=== BRANO ESTRATTO ===
━━━━━━━━━━━━━━━━
Lo stesso Papa Bergoglio nell’udienza generale dell’8 gennaio 2014 ha tenuto a precisare che: “un bambino battezzato non è lo stesso che un bambino non battezzato”. Nell’affermazione di Bergoglio c’è l’idea che in fondo il bambino non sia ancora un essere umano, ma lo diviene tale con il battesimo.
Se vi fossero ancora dubbi, suggerirei di leggere la sentenza della Corte costituzionale n. 239 del 1984 che ha stabilito che “l’adesione a una qualsiasi comunità religiosa debba essere basata sulla volontà della persona”. Ritengo infattibile che un neonato abbia la consapevolezza di ciò.
L’uomo è libero solo quando può esprimere il proprio pensiero, quando perdiamo il diritto, anche di essere differenti, perdiamo il privilegio di essere liberi. Nel caso in questione abbiamo uno strumento che può rendere liberi chi ha subito questa costrizione, lo sbattezzo. Con lo sbattezzo si possono cancellare le conseguenze giuridiche, che sono l’appartenenza alla Chiesa cattolica, il procedimento burocratico è semplice e gratuito. Per prima cosa bisogna scrivere una lettera raccomandata con allegato un documento d’identità. Nel modulo si chiede di non far più parte della Chiesa Cattolica, questa lettera può essere consegnata a mano al parroco con la sua firma di avvenuta ricezione e una copia da tenere come ricevuta, o inviarla alla parrocchia con ricevuta di ritorno.
Nel web è possibile trovare online il modulo di richiesta da compilare. Il parroco invia la richiesta alla Cancelleria della Curia Vescovile e dopo un periodo massimo di circa 30 giorni si riceve la lettera firmata in cui si certifica l’avvenuto sbattezzo. È importante sapere che il parroco non può in alcun modo rifiutare lo sbattezzo. In caso contrario si può ricorrere al Garante della privacy, all’autorità giudiziaria, oppure l’associazione UAAR che supporta anche legalmente in forma riservata e gratuita.
Con questo atto le conseguenze principali, immediate e automatiche saranno la ovvia scomunica. Oltre a queste conseguenze, ma qualcuno potrà obiettare che sono meri benefici, se ne aggiungono altri. Di fatto per la legge Italiana non si è più sudditi delle gerarchie ecclesiastiche. Non essere più cattolici comporta l’esclusione dai sacramenti, l’esclusione dall’incarico di padrino per battesimo e cresima, la privazione delle esequie. Significa quindi non dover sottostare alle richieste del proprio futuro coniuge di voler soddisfare la parentela con un rito in Chiesa, non vedersi rifilare un’estrema unzione, magari mentre si è immobilizzati, e avere la relativa sicurezza che i propri eredi non effettueranno una cerimonia funebre in contrasto con i propri orientamenti.
C’è pure un vantaggio economico: se si è battezzati e vi capita di dover lavorare all’estero, anche per un breve lasso di tempo, si finisce per essere tassati per la propria appartenenza alla Chiesa cattolica. È noto il caso dell’attaccante Luca Toni cattolico e battezzato, trasferitosi in Germania a Monaco di Baviera, giocò per alcuni anni nella squadra di riferimento locale, dichiarò al fisco di essere ateo, ma dovette restituire all’erario tedesco oltre 1.7 milioni di euro, quando la Vordrucke (agenzia delle entrate) rivelò il suo stato di appartenenza alla Chiesa cattolica. Si chiama Kirchensteuer, una specie di decima, equivale al 9% delle imposte e viene detratta dallo stipendio ogni mese e devoluta per la sua totalità alla chiesa di appartenenza.
━━━━━━━━━━━━━━━━
=== INSIEME DI DATI ===
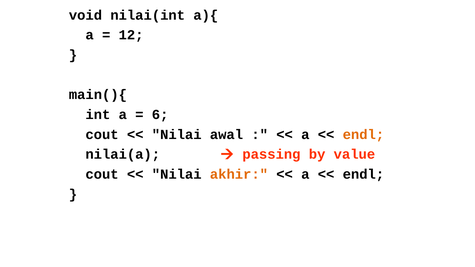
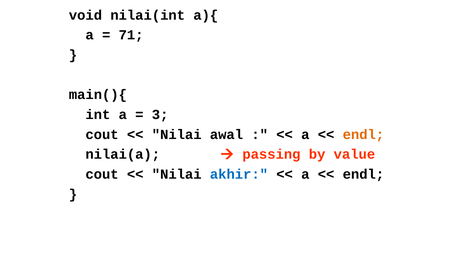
12: 12 -> 71
6: 6 -> 3
akhir colour: orange -> blue
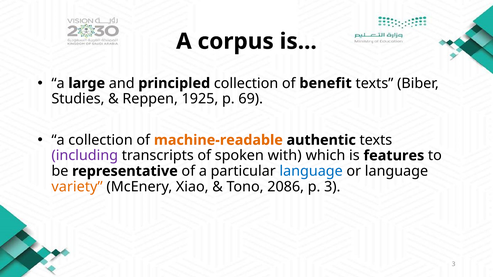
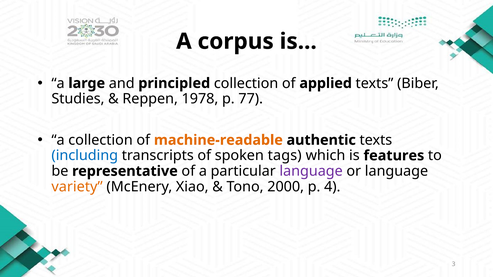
benefit: benefit -> applied
1925: 1925 -> 1978
69: 69 -> 77
including colour: purple -> blue
with: with -> tags
language at (311, 171) colour: blue -> purple
2086: 2086 -> 2000
p 3: 3 -> 4
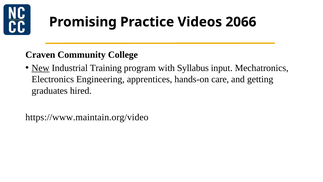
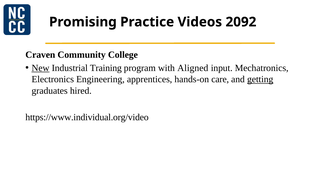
2066: 2066 -> 2092
Syllabus: Syllabus -> Aligned
getting underline: none -> present
https://www.maintain.org/video: https://www.maintain.org/video -> https://www.individual.org/video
━━━━━━━━━━━━━━━━
=== IL TUO OBIETTIVO ===
Riscrivi la parte del brano sullo sbattezzo compresa tra "Lo stesso Papa" e "consapevolezza di ciò.", estremi inclusi, mettendo "lattante" al posto di "neonato".

=== SOLUZIONE ===
Lo stesso Papa Bergoglio nell’udienza generale dell’8 gennaio 2014 ha tenuto a precisare che: “un bambino battezzato non è lo stesso che un bambino non battezzato”. Nell’affermazione di Bergoglio c’è l’idea che in fondo il bambino non sia ancora un essere umano, ma lo diviene tale con il battesimo.
Se vi fossero ancora dubbi, suggerirei di leggere la sentenza della Corte costituzionale n. 239 del 1984 che ha stabilito che “l’adesione a una qualsiasi comunità religiosa debba essere basata sulla volontà della persona”. Ritengo infattibile che un lattante abbia la consapevolezza di ciò.